The Juxing Pagoda (聚星塔 (Jùxīng Tǎ)) is a Chinese pagoda located in Nancheng County, Jiangxi, China. It lies on the top of Mount Wugang (武岗山) and on the east bank of Xu River. In 2013 it has been listed as among the seventh group of "Major National Historical and Cultural Sites in Jiangxi" by the State Council of China.

==History==
===Ming dynasty===
According to Nanchang County Annals (南城县志), the pagoda was built as Qiming (启明) by magistrate Hu Mingzuo (胡明佐) in 1614 during the reign of Wanli Emperor in the late Ming dynasty (1368-1644). "Qiming" means to hope for the prosperity and prosperity of the Ming Empire. In 1638, the pagoda was slightly damaged by lightning.

===Qing dynasty===
In 1645, in the 2nd year of Shunzhi period of the Qing dynasty (1644-1911), a disastrous fire consumed the pagoda. In 1662, in the period of the Kangxi Emperor, magistrate Gao Tianjue (高天爵) renovated and refurbished it. Due to the social taboo of "Ming" (Ming or Daming means the former Ming dynasty), its name was changed to "Shuangjiang" (双江 (Two Rivers)).

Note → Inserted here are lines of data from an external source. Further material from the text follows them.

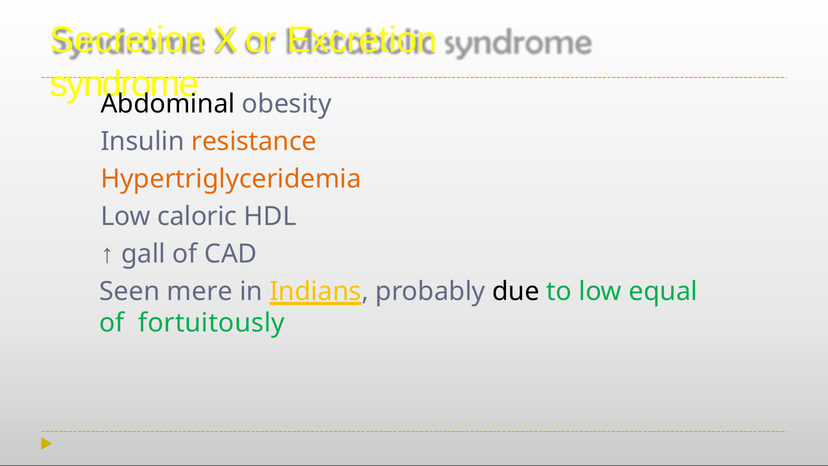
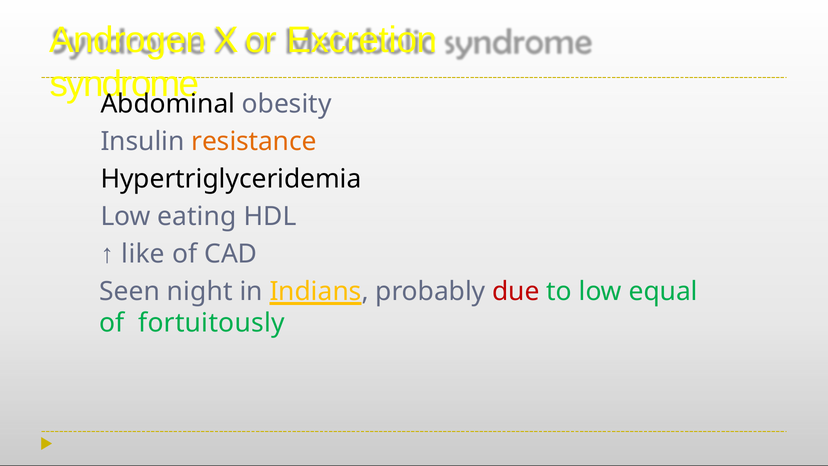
Secretion: Secretion -> Androgen
Hypertriglyceridemia colour: orange -> black
caloric: caloric -> eating
gall: gall -> like
mere: mere -> night
due colour: black -> red
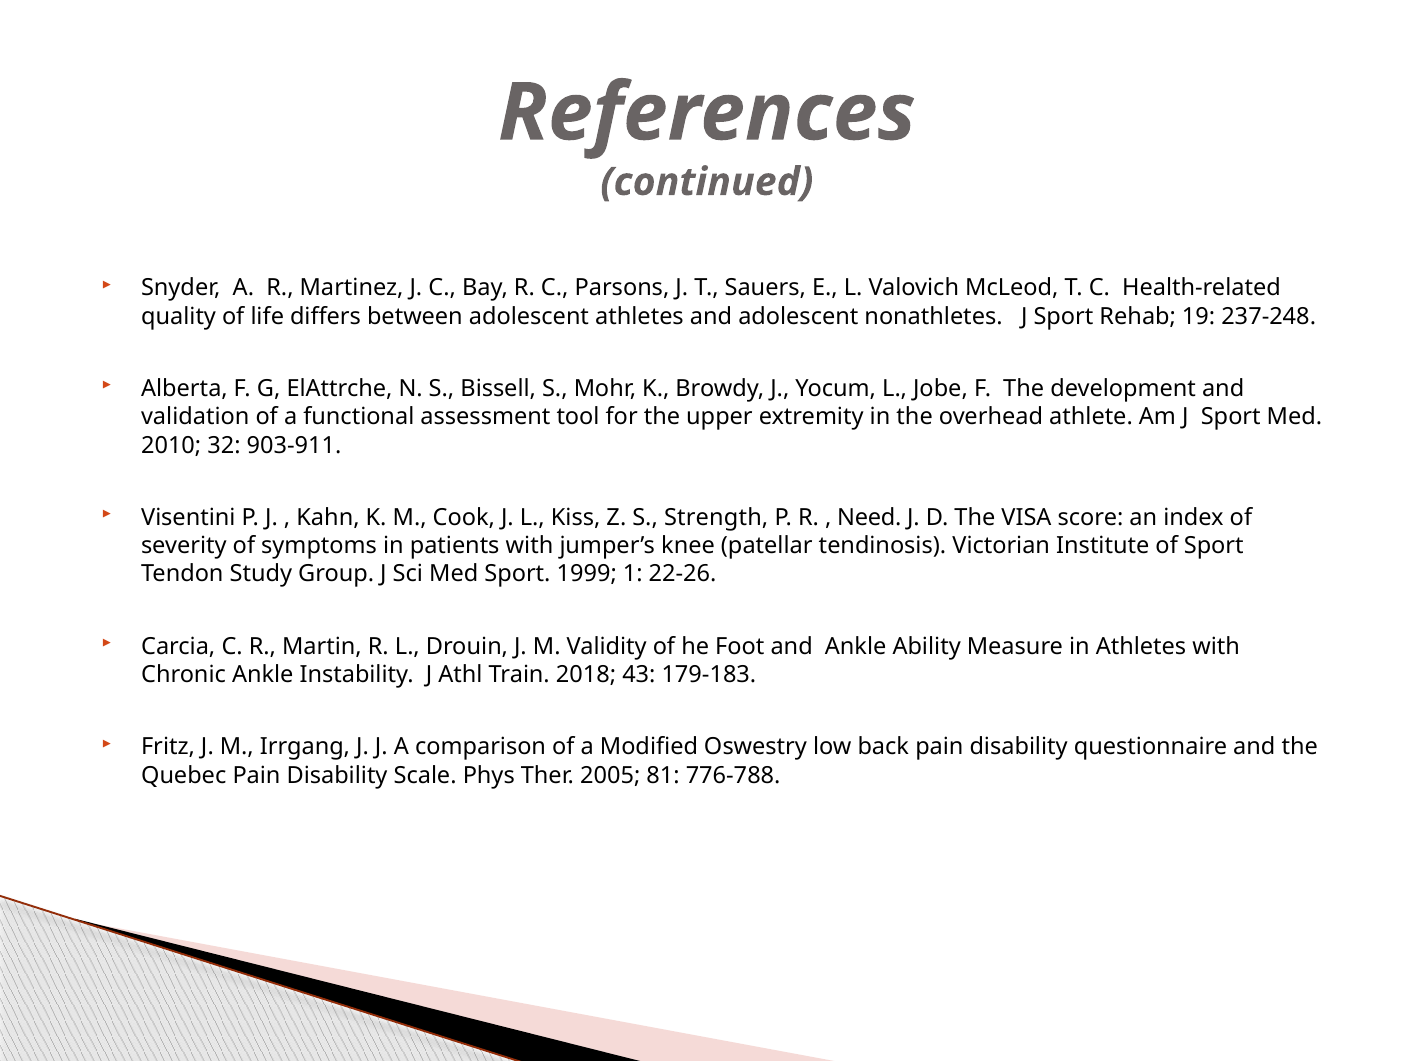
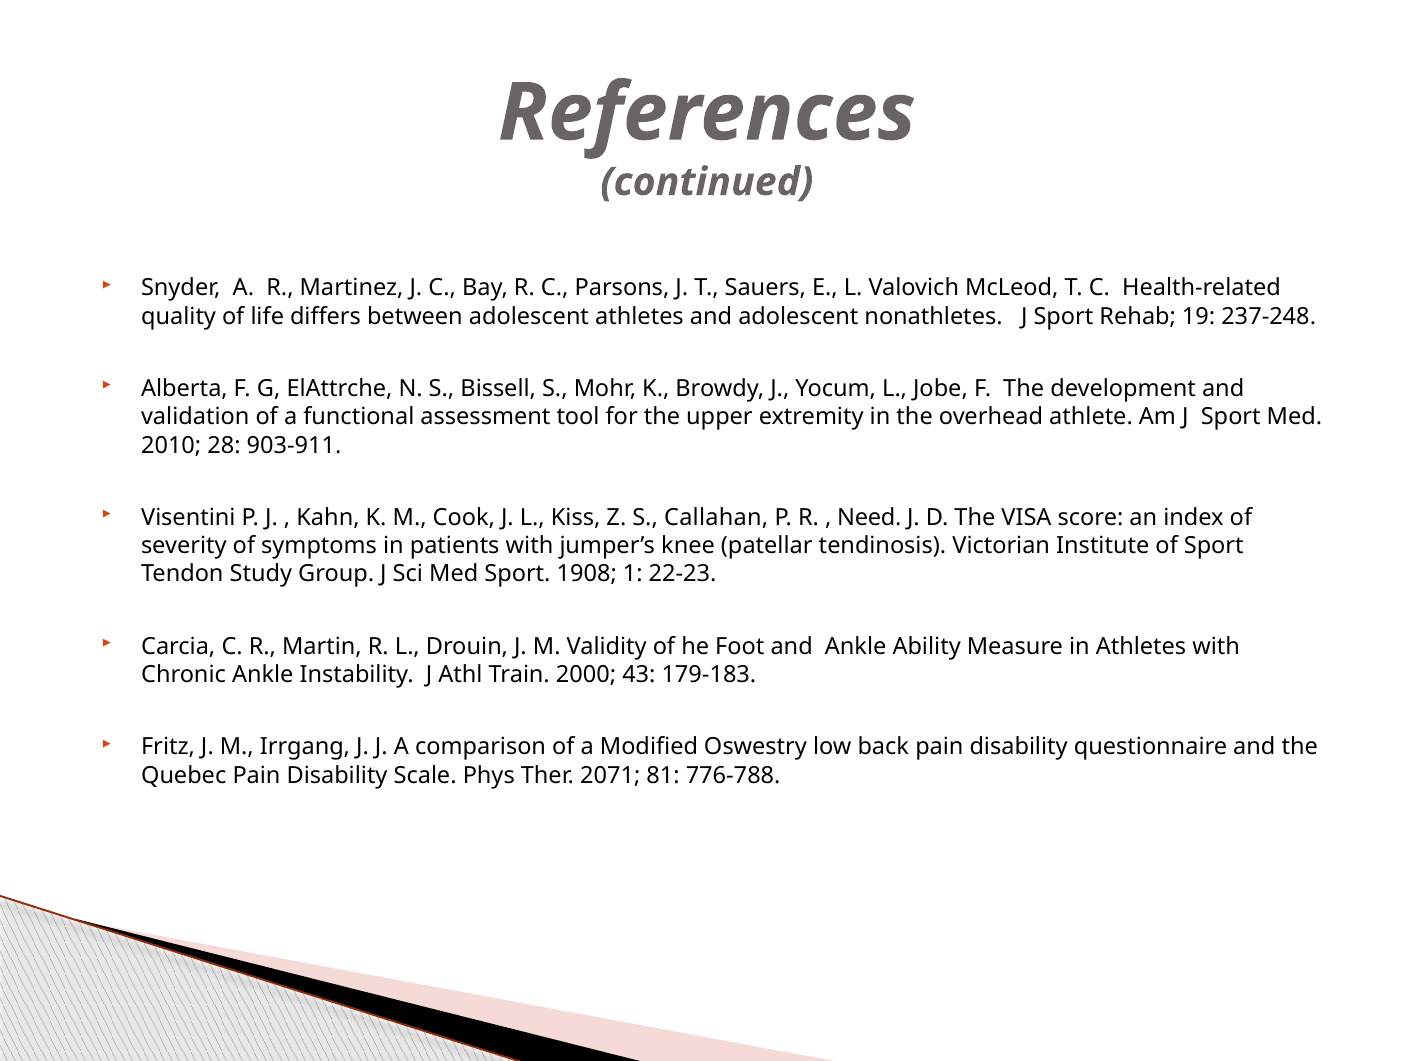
32: 32 -> 28
Strength: Strength -> Callahan
1999: 1999 -> 1908
22-26: 22-26 -> 22-23
2018: 2018 -> 2000
2005: 2005 -> 2071
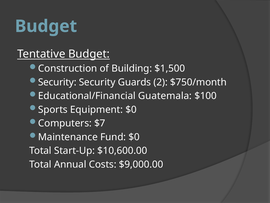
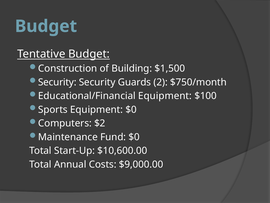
Educational/Financial Guatemala: Guatemala -> Equipment
$7: $7 -> $2
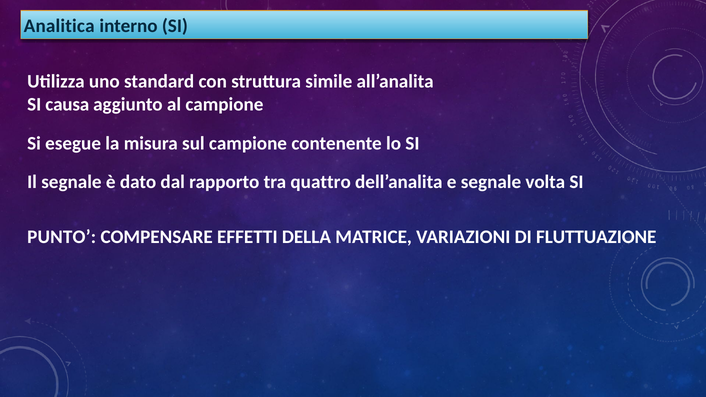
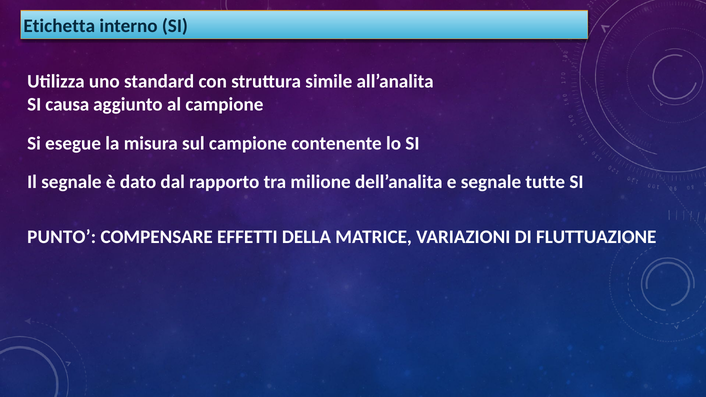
Analitica: Analitica -> Etichetta
quattro: quattro -> milione
volta: volta -> tutte
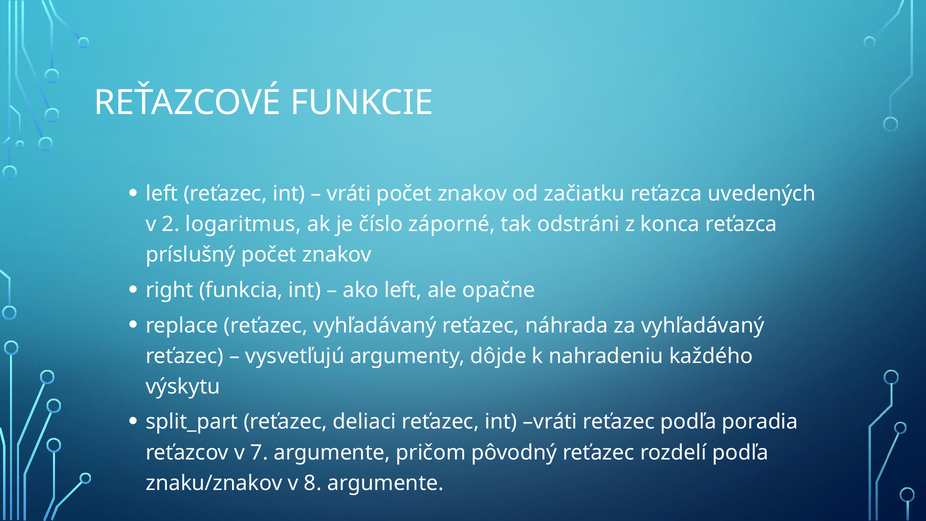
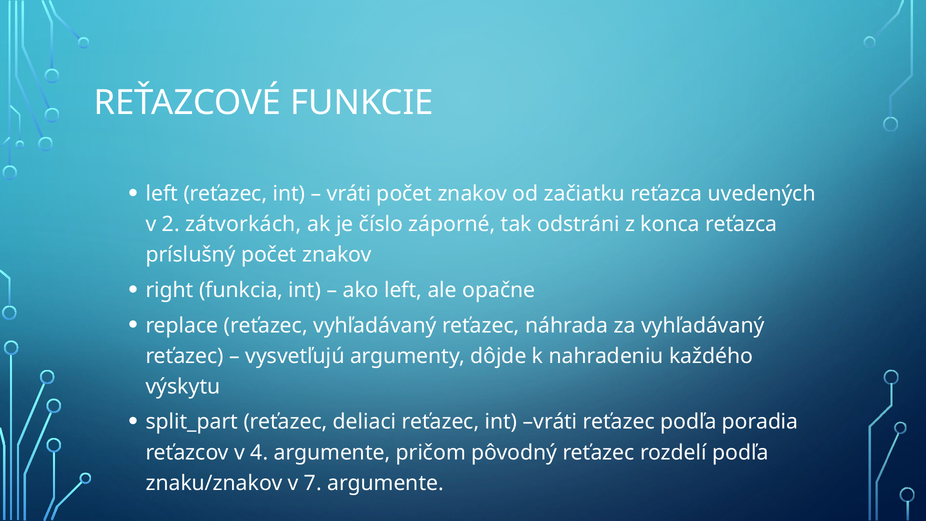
logaritmus: logaritmus -> zátvorkách
7: 7 -> 4
8: 8 -> 7
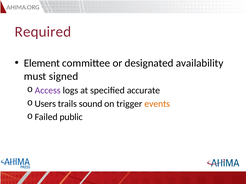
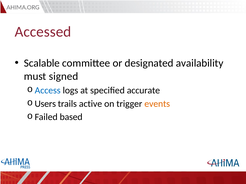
Required: Required -> Accessed
Element: Element -> Scalable
Access colour: purple -> blue
sound: sound -> active
public: public -> based
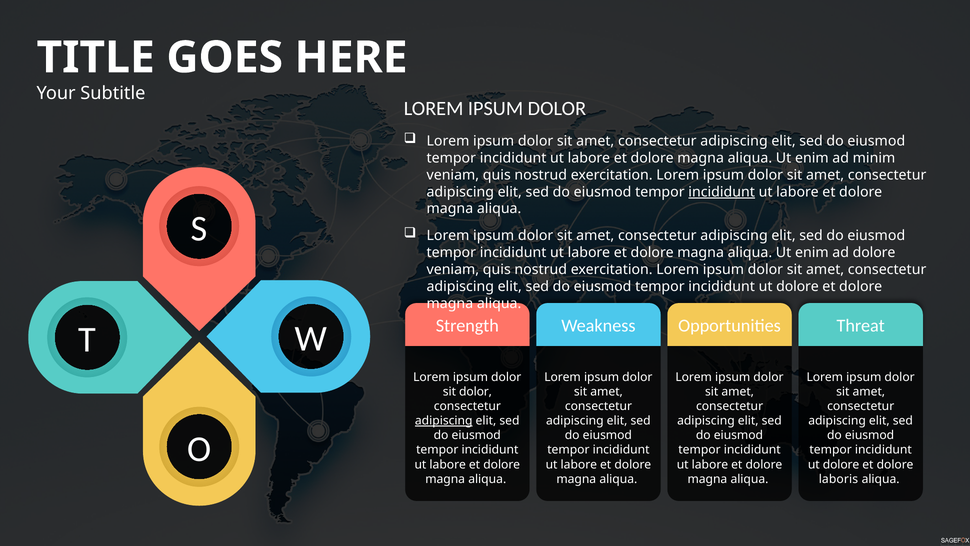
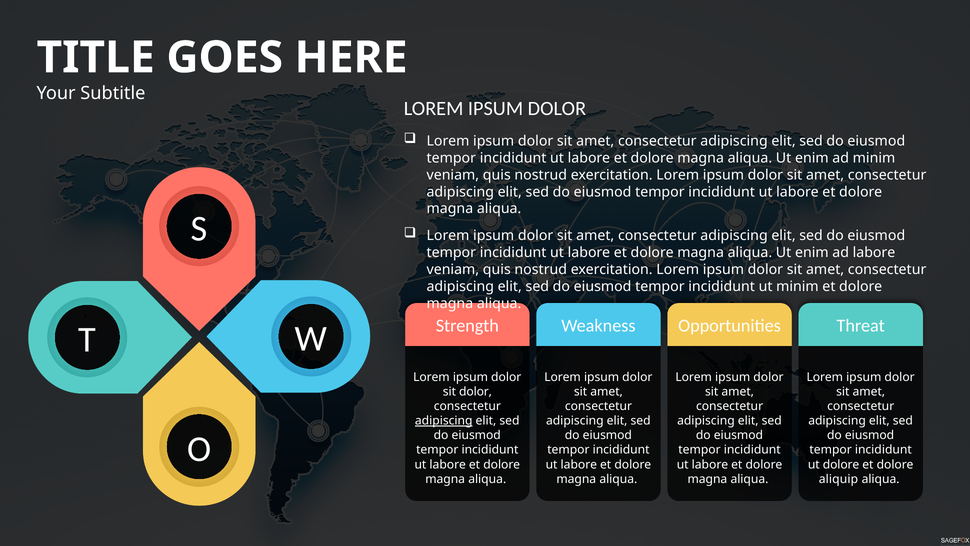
incididunt at (722, 192) underline: present -> none
ad dolore: dolore -> labore
dolore at (797, 286): dolore -> minim
laboris: laboris -> aliquip
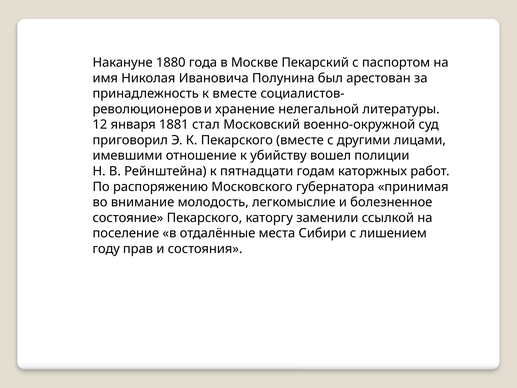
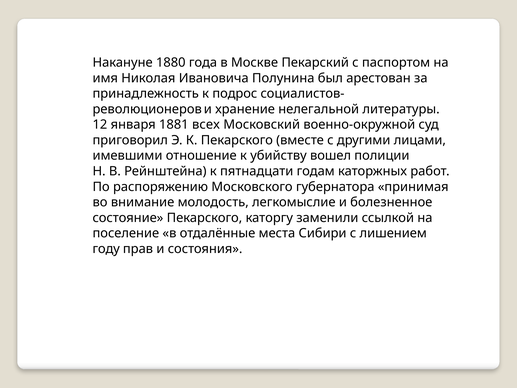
к вместе: вместе -> подрос
стал: стал -> всех
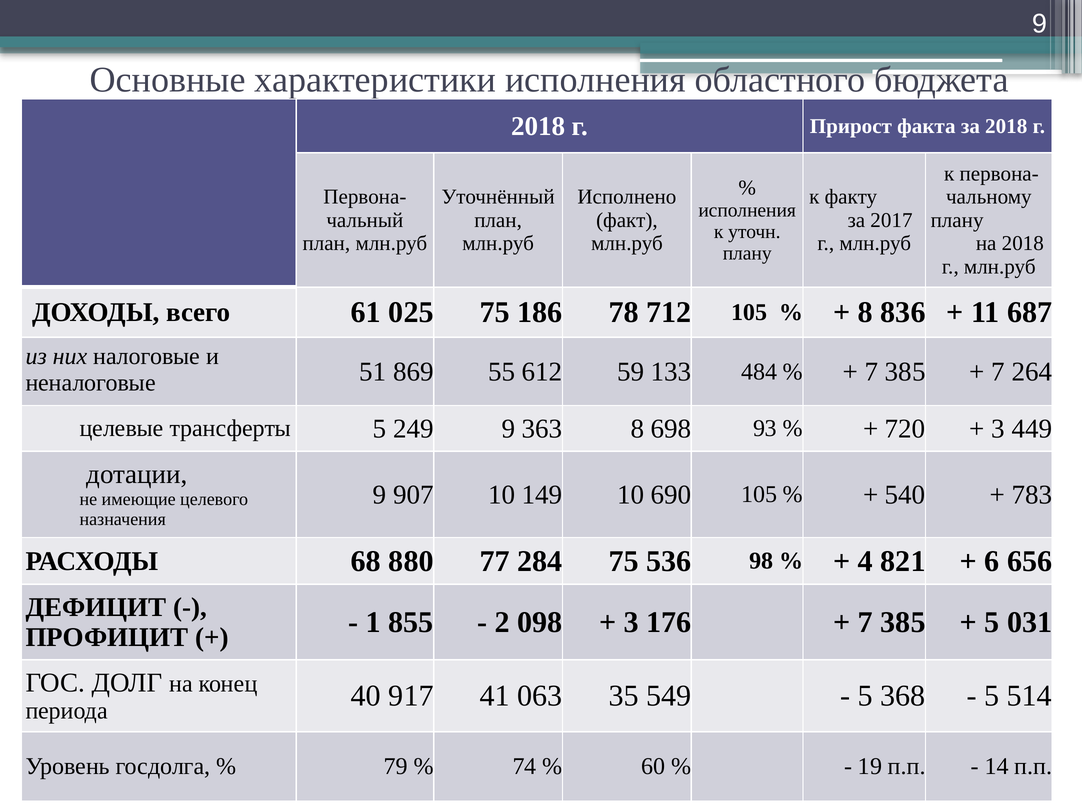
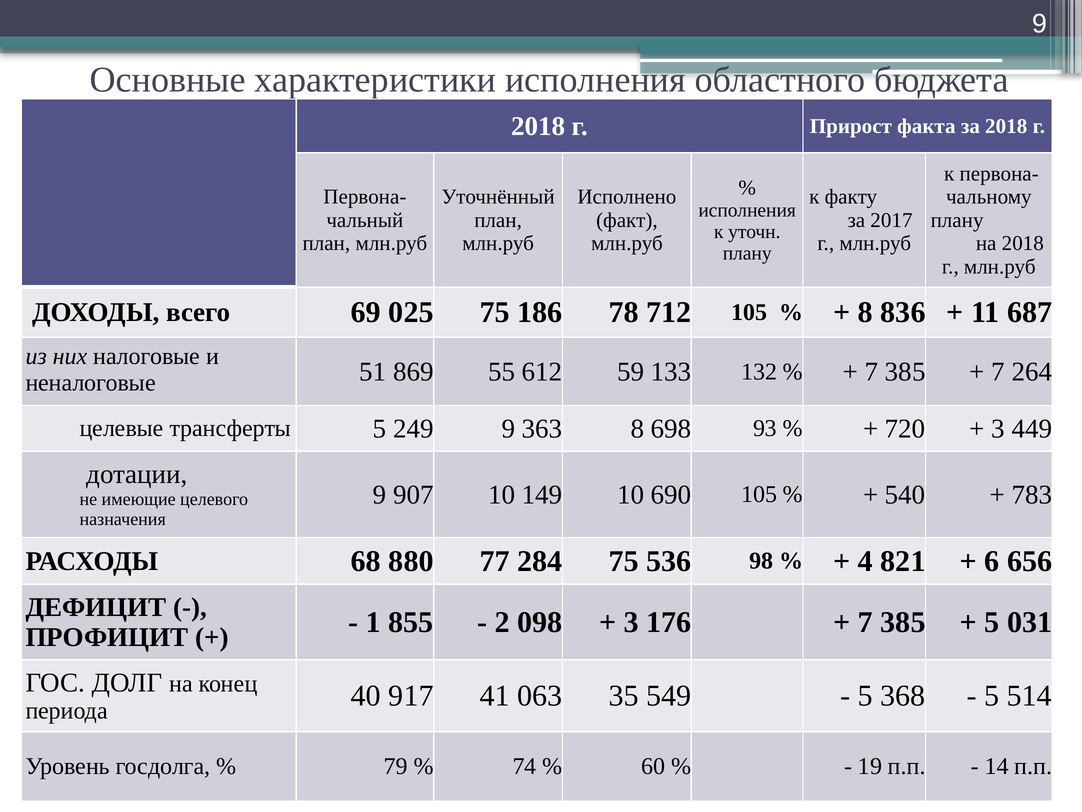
61: 61 -> 69
484: 484 -> 132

In 1754, during the Qianlong era, magistrate Yao Wenguang (姚文光) supervised the restoration and renamed it "Juxing" (聚星).

===Modern China===
In December 1987, it has been designated as a provincial level cultural heritage by the Jiangxi Provincial Government.

The pagoda became dilapidated for neglect. In 1992, the restoration project was launched and was completed in October of the following year.

In 2013, it inscribed to the seventh batch of "List of Major National Historical and Cultural Sites in Jiangxi" by the State Council of China.

==Architecture==
The 30 m pagoda was octagonal with seven stories. It is made of bricks.